[Recorded information]
----

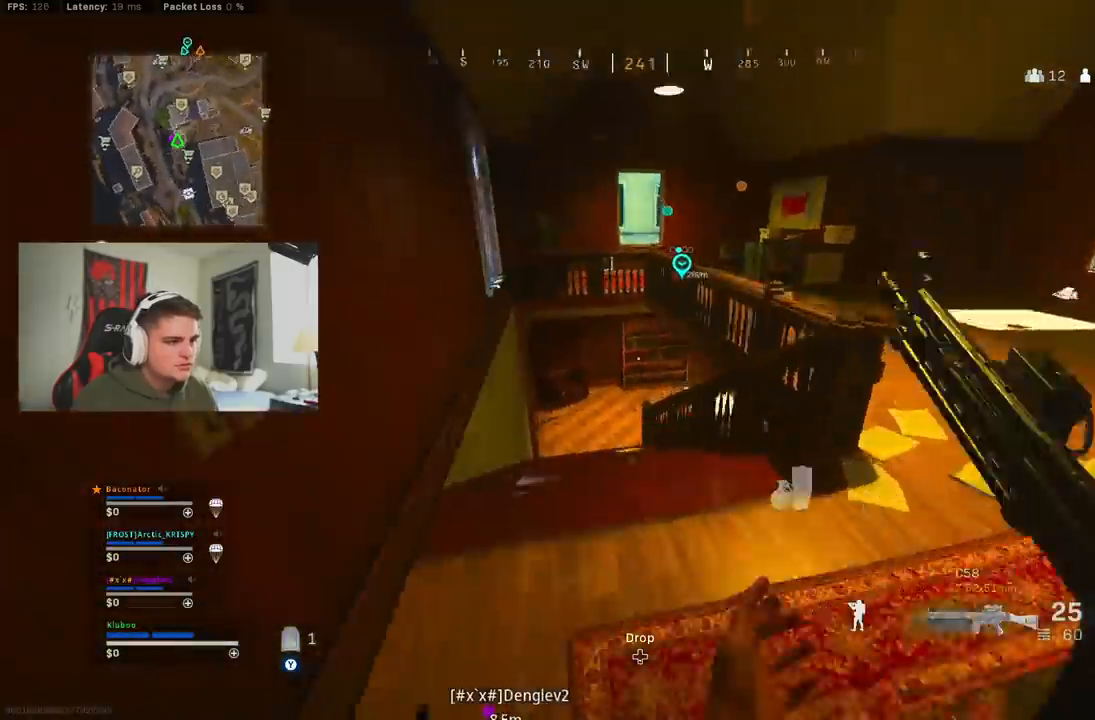
{"dt_ms": 500, "buttons": ["B"], "left_stick": "up", "right_stick": "center", "button_events": [[83, "Y", "down"], [333, "B", "down"], [350, "Y", "up"]]}
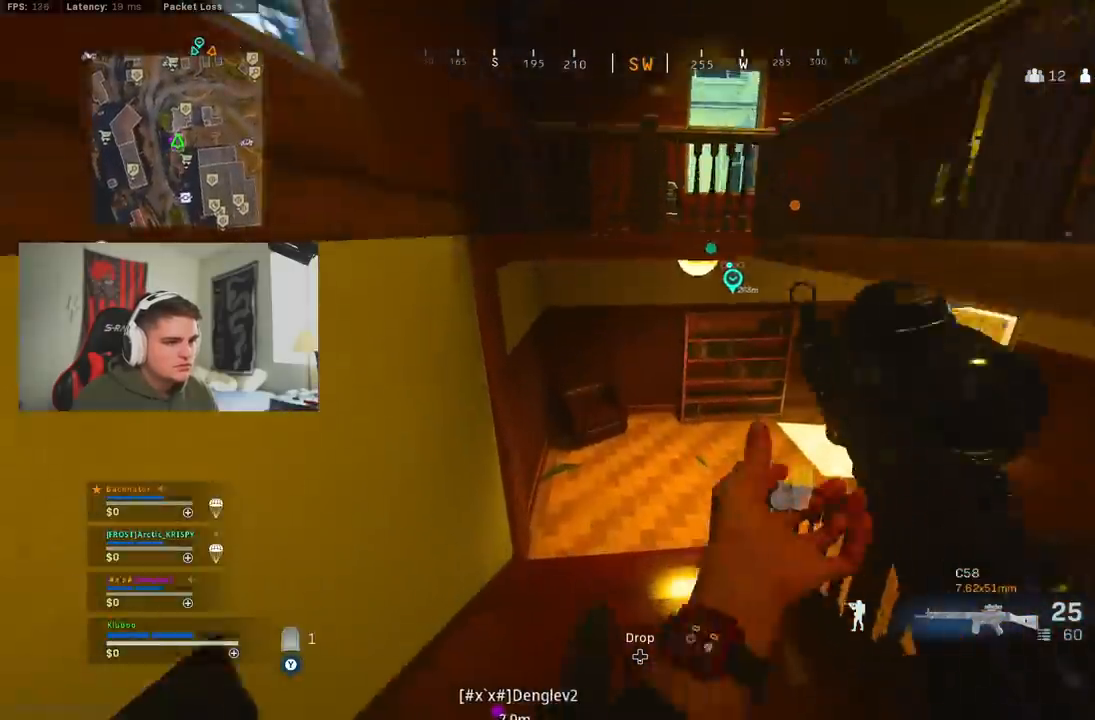
{"dt_ms": 500, "buttons": ["A"], "left_stick": "up", "right_stick": "center", "button_events": [[50, "B", "up"], [250, "B", "down"], [333, "R2", "down"], [383, "A", "down"], [417, "B", "up"], [500, "R2", "up"]]}
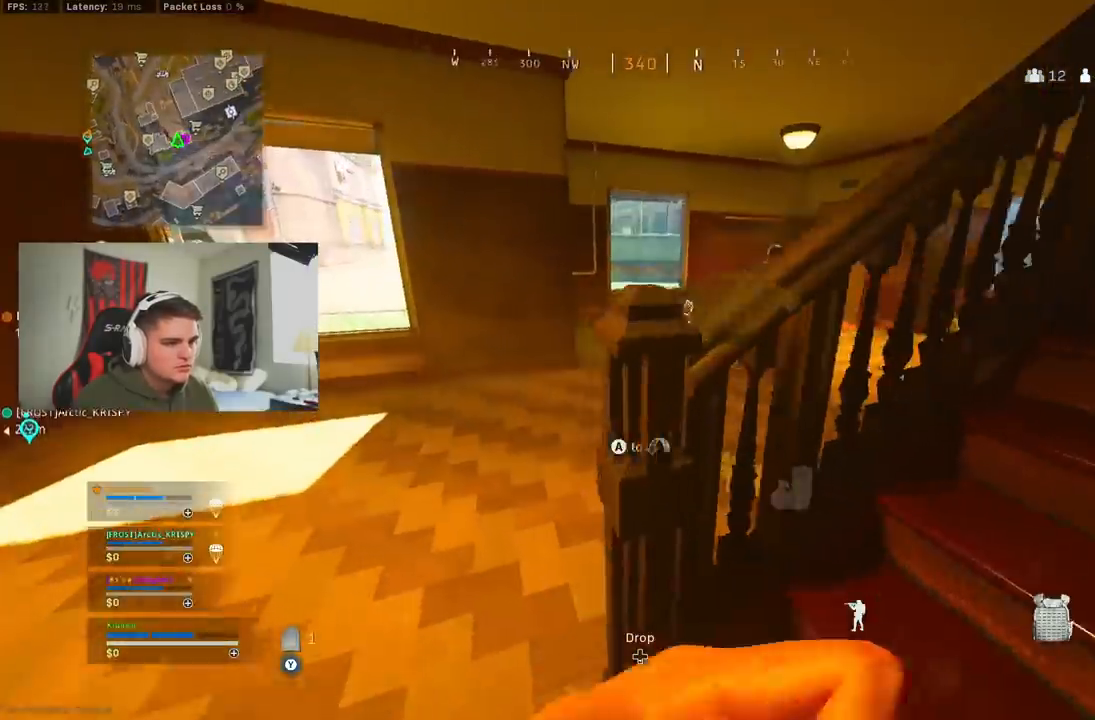
{"dt_ms": 500, "buttons": ["B"], "left_stick": "up", "right_stick": "up-left", "button_events": [[17, "L3", "down"], [50, "A", "up"], [167, "L3", "up"], [417, "B", "down"]]}
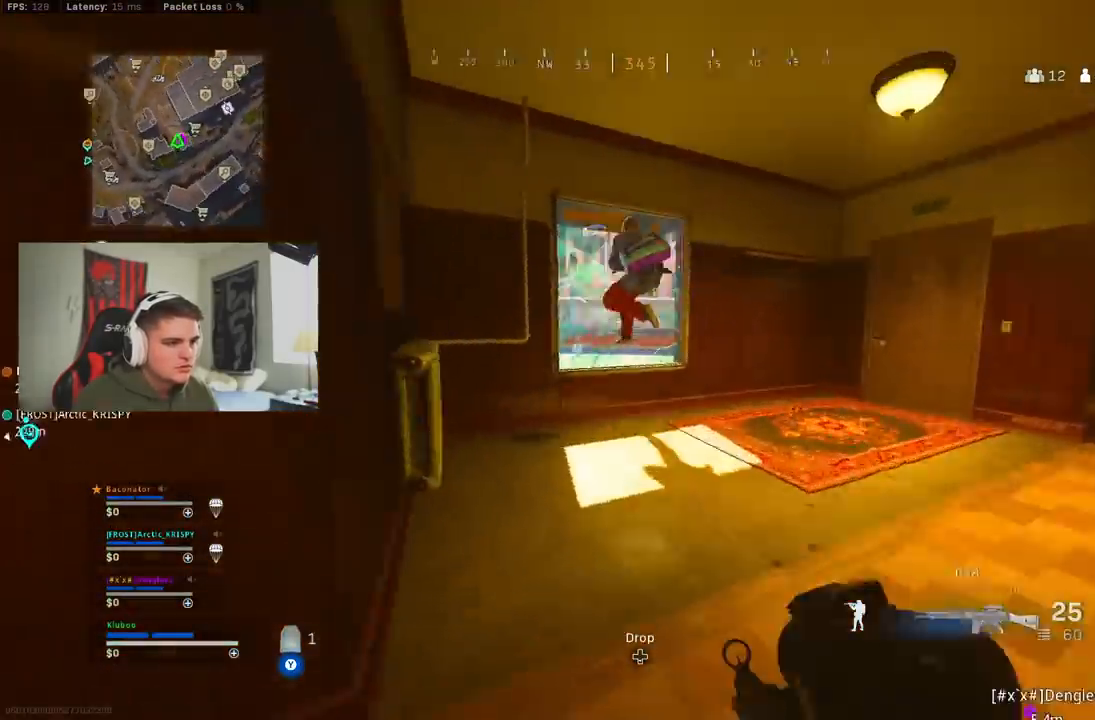
{"dt_ms": 500, "buttons": ["L3"], "left_stick": "up", "right_stick": "down-left", "button_events": [[50, "B", "up"], [83, "L2", "down"], [100, "B", "down"], [150, "A", "down"], [200, "B", "up"], [233, "R2", "down"], [283, "A", "up"], [383, "L2", "up"], [433, "R2", "up"], [467, "L3", "down"]]}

----

Without the pictures, retype all of the data above exactly.

{"dt_ms": 500, "buttons": ["B"], "left_stick": "up", "right_stick": "center", "button_events": [[83, "Y", "down"], [333, "B", "down"], [350, "Y", "up"]]}
{"dt_ms": 500, "buttons": ["A"], "left_stick": "up", "right_stick": "center", "button_events": [[50, "B", "up"], [250, "B", "down"], [333, "R2", "down"], [383, "A", "down"], [417, "B", "up"], [500, "R2", "up"]]}
{"dt_ms": 500, "buttons": ["B"], "left_stick": "up", "right_stick": "up-left", "button_events": [[17, "L3", "down"], [50, "A", "up"], [167, "L3", "up"], [417, "B", "down"]]}
{"dt_ms": 500, "buttons": ["L3"], "left_stick": "up", "right_stick": "down-left", "button_events": [[50, "B", "up"], [83, "L2", "down"], [100, "B", "down"], [150, "A", "down"], [200, "B", "up"], [233, "R2", "down"], [283, "A", "up"], [383, "L2", "up"], [433, "R2", "up"], [467, "L3", "down"]]}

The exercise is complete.